• _Provided data_:
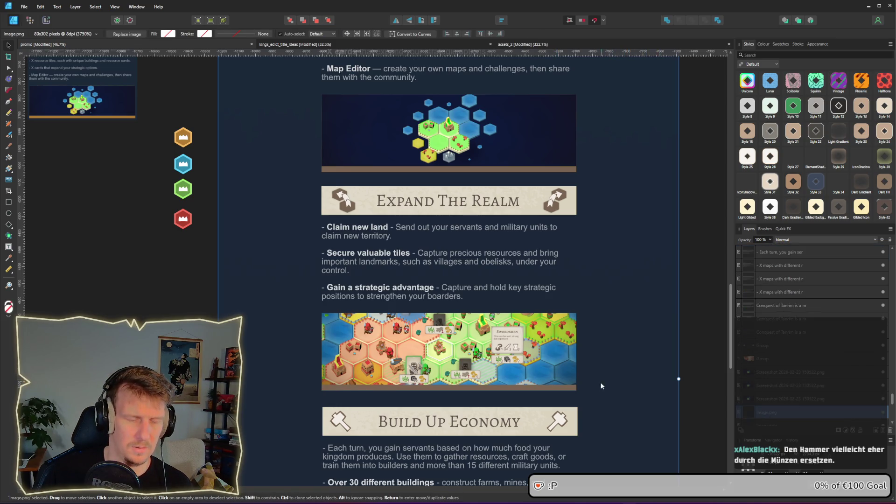
scroll(469, 320, down, 1)
click(452, 346)
scroll(452, 345, down, 4)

• _What this task involves_: If a line in the material contains "scroll", show it.

• _Response_:
scroll(469, 320, down, 1)
scroll(452, 345, down, 4)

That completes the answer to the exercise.